--- START ---

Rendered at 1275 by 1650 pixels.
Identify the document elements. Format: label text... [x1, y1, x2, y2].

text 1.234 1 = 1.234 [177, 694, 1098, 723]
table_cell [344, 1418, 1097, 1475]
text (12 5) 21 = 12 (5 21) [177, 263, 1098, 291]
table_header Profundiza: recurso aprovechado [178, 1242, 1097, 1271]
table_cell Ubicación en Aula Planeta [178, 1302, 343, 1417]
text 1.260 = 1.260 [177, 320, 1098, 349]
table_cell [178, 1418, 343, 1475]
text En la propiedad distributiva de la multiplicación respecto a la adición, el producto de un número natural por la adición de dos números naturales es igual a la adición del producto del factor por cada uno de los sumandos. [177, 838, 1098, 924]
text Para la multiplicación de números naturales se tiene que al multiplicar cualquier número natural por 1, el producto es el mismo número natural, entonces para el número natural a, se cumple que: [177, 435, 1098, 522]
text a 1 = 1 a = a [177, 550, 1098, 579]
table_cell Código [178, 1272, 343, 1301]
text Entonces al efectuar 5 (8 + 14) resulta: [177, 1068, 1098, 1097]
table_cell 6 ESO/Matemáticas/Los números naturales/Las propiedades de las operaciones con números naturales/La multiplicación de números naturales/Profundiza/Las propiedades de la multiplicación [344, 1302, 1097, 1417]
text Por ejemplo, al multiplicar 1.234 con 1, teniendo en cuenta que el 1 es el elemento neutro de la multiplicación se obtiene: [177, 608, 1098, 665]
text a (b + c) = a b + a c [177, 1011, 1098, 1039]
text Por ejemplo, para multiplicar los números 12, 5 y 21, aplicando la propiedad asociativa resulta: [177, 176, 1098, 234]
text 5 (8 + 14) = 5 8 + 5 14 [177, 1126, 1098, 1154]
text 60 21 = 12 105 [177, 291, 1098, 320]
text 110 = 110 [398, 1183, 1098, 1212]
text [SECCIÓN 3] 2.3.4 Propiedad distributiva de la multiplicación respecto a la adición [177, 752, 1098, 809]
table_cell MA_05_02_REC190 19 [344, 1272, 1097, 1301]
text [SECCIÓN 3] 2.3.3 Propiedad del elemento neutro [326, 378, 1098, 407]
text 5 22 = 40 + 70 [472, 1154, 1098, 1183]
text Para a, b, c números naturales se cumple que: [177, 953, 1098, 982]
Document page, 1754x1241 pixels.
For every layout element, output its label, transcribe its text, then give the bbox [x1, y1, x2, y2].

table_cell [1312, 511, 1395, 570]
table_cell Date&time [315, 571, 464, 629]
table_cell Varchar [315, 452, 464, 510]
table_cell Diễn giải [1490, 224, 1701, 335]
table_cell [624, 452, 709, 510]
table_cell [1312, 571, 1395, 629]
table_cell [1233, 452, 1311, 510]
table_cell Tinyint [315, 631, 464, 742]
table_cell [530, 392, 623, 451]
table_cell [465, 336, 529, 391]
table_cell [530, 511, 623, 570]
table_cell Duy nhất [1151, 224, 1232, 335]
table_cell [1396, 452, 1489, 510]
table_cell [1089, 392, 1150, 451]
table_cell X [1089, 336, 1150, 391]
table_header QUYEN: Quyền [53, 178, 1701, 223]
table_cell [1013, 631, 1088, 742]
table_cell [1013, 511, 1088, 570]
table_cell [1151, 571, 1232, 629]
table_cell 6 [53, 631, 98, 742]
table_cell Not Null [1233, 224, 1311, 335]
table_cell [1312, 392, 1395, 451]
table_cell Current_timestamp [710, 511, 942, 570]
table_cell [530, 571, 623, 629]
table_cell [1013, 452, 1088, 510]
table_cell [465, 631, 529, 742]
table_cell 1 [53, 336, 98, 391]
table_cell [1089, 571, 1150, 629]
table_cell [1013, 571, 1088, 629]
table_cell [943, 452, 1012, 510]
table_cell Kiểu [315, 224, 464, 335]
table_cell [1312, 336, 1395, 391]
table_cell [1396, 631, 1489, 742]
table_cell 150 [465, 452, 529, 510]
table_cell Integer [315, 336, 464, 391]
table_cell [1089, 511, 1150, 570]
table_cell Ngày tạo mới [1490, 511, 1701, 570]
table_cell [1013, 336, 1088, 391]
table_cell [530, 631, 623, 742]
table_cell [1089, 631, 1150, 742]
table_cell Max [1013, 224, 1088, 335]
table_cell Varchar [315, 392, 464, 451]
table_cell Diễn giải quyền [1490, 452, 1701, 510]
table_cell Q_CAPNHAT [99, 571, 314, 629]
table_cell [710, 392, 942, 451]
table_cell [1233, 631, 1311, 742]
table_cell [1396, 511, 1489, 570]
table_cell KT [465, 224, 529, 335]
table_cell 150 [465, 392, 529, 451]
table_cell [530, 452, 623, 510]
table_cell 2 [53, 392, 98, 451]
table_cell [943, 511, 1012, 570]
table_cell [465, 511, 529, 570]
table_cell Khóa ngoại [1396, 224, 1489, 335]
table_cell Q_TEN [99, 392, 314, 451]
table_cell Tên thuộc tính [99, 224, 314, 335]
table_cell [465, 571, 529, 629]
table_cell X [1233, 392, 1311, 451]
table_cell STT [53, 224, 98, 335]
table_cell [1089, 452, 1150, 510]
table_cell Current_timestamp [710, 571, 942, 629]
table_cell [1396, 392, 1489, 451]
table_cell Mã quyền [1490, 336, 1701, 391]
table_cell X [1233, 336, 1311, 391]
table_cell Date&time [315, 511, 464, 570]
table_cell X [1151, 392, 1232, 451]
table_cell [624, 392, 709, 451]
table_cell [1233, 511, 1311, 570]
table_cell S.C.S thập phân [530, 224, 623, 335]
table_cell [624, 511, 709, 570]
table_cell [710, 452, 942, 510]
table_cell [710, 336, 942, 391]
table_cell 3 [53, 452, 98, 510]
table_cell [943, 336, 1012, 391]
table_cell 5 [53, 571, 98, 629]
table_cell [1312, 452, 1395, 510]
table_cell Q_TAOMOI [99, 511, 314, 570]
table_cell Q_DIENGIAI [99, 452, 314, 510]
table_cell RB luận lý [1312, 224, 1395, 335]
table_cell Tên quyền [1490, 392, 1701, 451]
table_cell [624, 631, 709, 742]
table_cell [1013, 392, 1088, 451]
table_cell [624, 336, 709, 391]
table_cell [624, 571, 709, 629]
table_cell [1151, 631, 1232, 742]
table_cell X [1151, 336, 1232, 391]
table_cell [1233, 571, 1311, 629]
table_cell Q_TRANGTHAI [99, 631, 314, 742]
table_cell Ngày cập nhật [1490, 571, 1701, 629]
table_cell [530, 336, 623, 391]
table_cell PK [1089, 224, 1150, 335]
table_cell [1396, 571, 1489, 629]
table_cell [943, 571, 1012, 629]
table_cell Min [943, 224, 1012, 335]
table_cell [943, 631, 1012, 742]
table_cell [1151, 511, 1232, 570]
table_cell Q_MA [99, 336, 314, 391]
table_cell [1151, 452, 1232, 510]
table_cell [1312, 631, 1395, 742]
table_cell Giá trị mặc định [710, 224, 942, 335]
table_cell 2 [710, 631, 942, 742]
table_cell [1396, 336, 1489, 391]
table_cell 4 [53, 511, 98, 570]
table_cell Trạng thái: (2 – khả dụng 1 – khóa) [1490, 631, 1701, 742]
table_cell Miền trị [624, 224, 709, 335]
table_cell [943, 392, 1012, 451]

--- END ---

How to complete this task.
Could you write out all the data exactly as it is given?

Result of the exercise.
Rendered at 1275 by 1650 pixels.
Identify the document elements. Format: label text... [x1, y1, x2, y2].

text 1.234 1 = 1.234 [177, 694, 1098, 723]
table_cell [344, 1418, 1097, 1475]
text (12 5) 21 = 12 (5 21) [177, 263, 1098, 291]
table_header Profundiza: recurso aprovechado [178, 1242, 1097, 1271]
table_cell Ubicación en Aula Planeta [178, 1302, 343, 1417]
text 1.260 = 1.260 [177, 320, 1098, 349]
table_cell [178, 1418, 343, 1475]
text En la propiedad distributiva de la multiplicación respecto a la adición, el producto de un número natural por la adición de dos números naturales es igual a la adición del producto del factor por cada uno de los sumandos. [177, 838, 1098, 924]
text Para la multiplicación de números naturales se tiene que al multiplicar cualquier número natural por 1, el producto es el mismo número natural, entonces para el número natural a, se cumple que: [177, 435, 1098, 522]
text a 1 = 1 a = a [177, 550, 1098, 579]
table_cell Código [178, 1272, 343, 1301]
text Entonces al efectuar 5 (8 + 14) resulta: [177, 1068, 1098, 1097]
table_cell 6 ESO/Matemáticas/Los números naturales/Las propiedades de las operaciones con números naturales/La multiplicación de números naturales/Profundiza/Las propiedades de la multiplicación [344, 1302, 1097, 1417]
text Por ejemplo, al multiplicar 1.234 con 1, teniendo en cuenta que el 1 es el elemento neutro de la multiplicación se obtiene: [177, 608, 1098, 665]
text a (b + c) = a b + a c [177, 1011, 1098, 1039]
text Por ejemplo, para multiplicar los números 12, 5 y 21, aplicando la propiedad asociativa resulta: [177, 176, 1098, 234]
text 5 (8 + 14) = 5 8 + 5 14 [177, 1126, 1098, 1154]
text 60 21 = 12 105 [177, 291, 1098, 320]
text 110 = 110 [398, 1183, 1098, 1212]
text [SECCIÓN 3] 2.3.4 Propiedad distributiva de la multiplicación respecto a la adición [177, 752, 1098, 809]
table_cell MA_05_02_REC190 19 [344, 1272, 1097, 1301]
text [SECCIÓN 3] 2.3.3 Propiedad del elemento neutro [326, 378, 1098, 407]
text 5 22 = 40 + 70 [472, 1154, 1098, 1183]
text Para a, b, c números naturales se cumple que: [177, 953, 1098, 982]
Document page, 1754x1241 pixels.
For every layout element, output its label, transcribe its text, then give the bbox [x1, y1, x2, y2].

table_cell [1312, 511, 1395, 570]
table_cell Date&time [315, 571, 464, 629]
table_cell Varchar [315, 452, 464, 510]
table_cell Diễn giải [1490, 224, 1701, 335]
table_cell [624, 452, 709, 510]
table_cell [1312, 571, 1395, 629]
table_cell [1233, 452, 1311, 510]
table_cell Tinyint [315, 631, 464, 742]
table_cell [530, 392, 623, 451]
table_cell [465, 336, 529, 391]
table_cell [530, 511, 623, 570]
table_cell Duy nhất [1151, 224, 1232, 335]
table_cell [1396, 452, 1489, 510]
table_cell [1089, 392, 1150, 451]
table_cell X [1089, 336, 1150, 391]
table_header QUYEN: Quyền [53, 178, 1701, 223]
table_cell [1013, 631, 1088, 742]
table_cell [1013, 511, 1088, 570]
table_cell [1151, 571, 1232, 629]
table_cell 6 [53, 631, 98, 742]
table_cell Not Null [1233, 224, 1311, 335]
table_cell [1312, 392, 1395, 451]
table_cell Current_timestamp [710, 511, 942, 570]
table_cell [530, 571, 623, 629]
table_cell [1013, 452, 1088, 510]
table_cell [465, 631, 529, 742]
table_cell 1 [53, 336, 98, 391]
table_cell [1089, 571, 1150, 629]
table_cell [1013, 571, 1088, 629]
table_cell [943, 452, 1012, 510]
table_cell Kiểu [315, 224, 464, 335]
table_cell [1312, 336, 1395, 391]
table_cell [1396, 631, 1489, 742]
table_cell 150 [465, 452, 529, 510]
table_cell Integer [315, 336, 464, 391]
table_cell [1089, 511, 1150, 570]
table_cell Ngày tạo mới [1490, 511, 1701, 570]
table_cell [1013, 336, 1088, 391]
table_cell [530, 631, 623, 742]
table_cell [1089, 631, 1150, 742]
table_cell Max [1013, 224, 1088, 335]
table_cell Varchar [315, 392, 464, 451]
table_cell Diễn giải quyền [1490, 452, 1701, 510]
table_cell Q_CAPNHAT [99, 571, 314, 629]
table_cell [710, 392, 942, 451]
table_cell [1233, 631, 1311, 742]
table_cell [1396, 511, 1489, 570]
table_cell KT [465, 224, 529, 335]
table_cell 150 [465, 392, 529, 451]
table_cell [530, 452, 623, 510]
table_cell 2 [53, 392, 98, 451]
table_cell [943, 511, 1012, 570]
table_cell [465, 511, 529, 570]
table_cell Khóa ngoại [1396, 224, 1489, 335]
table_cell Q_TEN [99, 392, 314, 451]
table_cell Tên thuộc tính [99, 224, 314, 335]
table_cell [465, 571, 529, 629]
table_cell X [1233, 392, 1311, 451]
table_cell STT [53, 224, 98, 335]
table_cell [1089, 452, 1150, 510]
table_cell Current_timestamp [710, 571, 942, 629]
table_cell [1396, 392, 1489, 451]
table_cell Mã quyền [1490, 336, 1701, 391]
table_cell X [1233, 336, 1311, 391]
table_cell Date&time [315, 511, 464, 570]
table_cell X [1151, 392, 1232, 451]
table_cell [624, 392, 709, 451]
table_cell [1233, 511, 1311, 570]
table_cell S.C.S thập phân [530, 224, 623, 335]
table_cell [624, 511, 709, 570]
table_cell [710, 452, 942, 510]
table_cell [710, 336, 942, 391]
table_cell 3 [53, 452, 98, 510]
table_cell [943, 336, 1012, 391]
table_cell 5 [53, 571, 98, 629]
table_cell [1312, 452, 1395, 510]
table_cell Q_TAOMOI [99, 511, 314, 570]
table_cell Q_DIENGIAI [99, 452, 314, 510]
table_cell RB luận lý [1312, 224, 1395, 335]
table_cell Tên quyền [1490, 392, 1701, 451]
table_cell [624, 631, 709, 742]
table_cell [1013, 392, 1088, 451]
table_cell [624, 336, 709, 391]
table_cell [624, 571, 709, 629]
table_cell [1151, 631, 1232, 742]
table_cell X [1151, 336, 1232, 391]
table_cell [1233, 571, 1311, 629]
table_cell Q_TRANGTHAI [99, 631, 314, 742]
table_cell Ngày cập nhật [1490, 571, 1701, 629]
table_cell [530, 336, 623, 391]
table_cell PK [1089, 224, 1150, 335]
table_cell [1396, 571, 1489, 629]
table_cell [943, 571, 1012, 629]
table_cell Min [943, 224, 1012, 335]
table_cell [943, 631, 1012, 742]
table_cell [1151, 511, 1232, 570]
table_cell Q_MA [99, 336, 314, 391]
table_cell [1151, 452, 1232, 510]
table_cell [1312, 631, 1395, 742]
table_cell Giá trị mặc định [710, 224, 942, 335]
table_cell 2 [710, 631, 942, 742]
table_cell [1396, 336, 1489, 391]
table_cell 4 [53, 511, 98, 570]
table_cell Trạng thái: (2 – khả dụng 1 – khóa) [1490, 631, 1701, 742]
table_cell Miền trị [624, 224, 709, 335]
table_cell [943, 392, 1012, 451]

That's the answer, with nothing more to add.